It's all double Dutch to me
The Dutch have for a long time been one of the most popular teams at the World Cup - all that orange, Total Football tradition and terrace bonhomie seems to appeal to the neutral fan.
But this particular nation always poses a problem for any media organisation covering the football - what do you actually call the team?
As any student of European political history will know, the official title of the country is the Netherlands. The name "Holland", meanwhile, actually refers to only part of the country.
But this is where BBC Sport (and, it must be said, much of the British media) diverges from officialdom. We generally refer to the team as Holland.
Why is this, you would be more than entitled to ask?
Our reasoning is that the name of the country is the Netherlands, but the name of the football team is Holland. And while I appreciate that some readers may object to such a description, from the perspective of the UK-centric football fan (ie the audience we aim to serve) it is a more natural description.

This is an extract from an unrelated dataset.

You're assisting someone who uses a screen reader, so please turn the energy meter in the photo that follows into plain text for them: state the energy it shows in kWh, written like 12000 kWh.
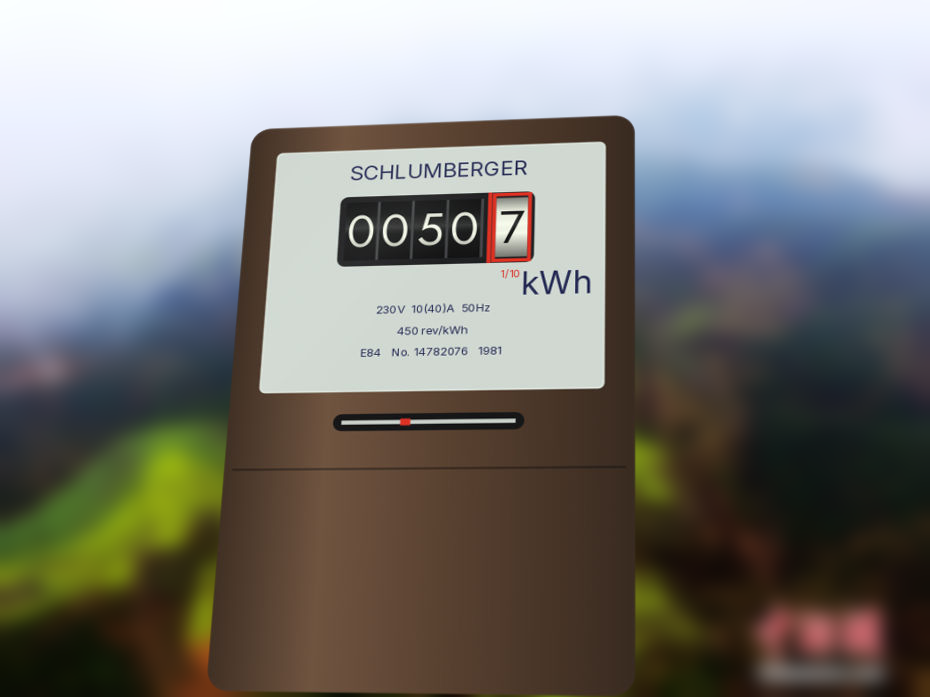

One of the reasons we label them Holland is that this is what most of the Dutch fans themselves would appear to call the side they follow. As anyone who has seen their orange-clad supporters in action will know, one of their favourite songs is Hup Holland.
So those people who have contacted us to point out the correct name of the country is the Netherlands are, of course, right. But football is a different world to geo-politics - and while BBC News would only ever refer to the country with its official nomenclature, our view in BBC Sport is slightly more relaxed.
Apologies if this causes any offence. But football, as we know, has a set of rules all its own.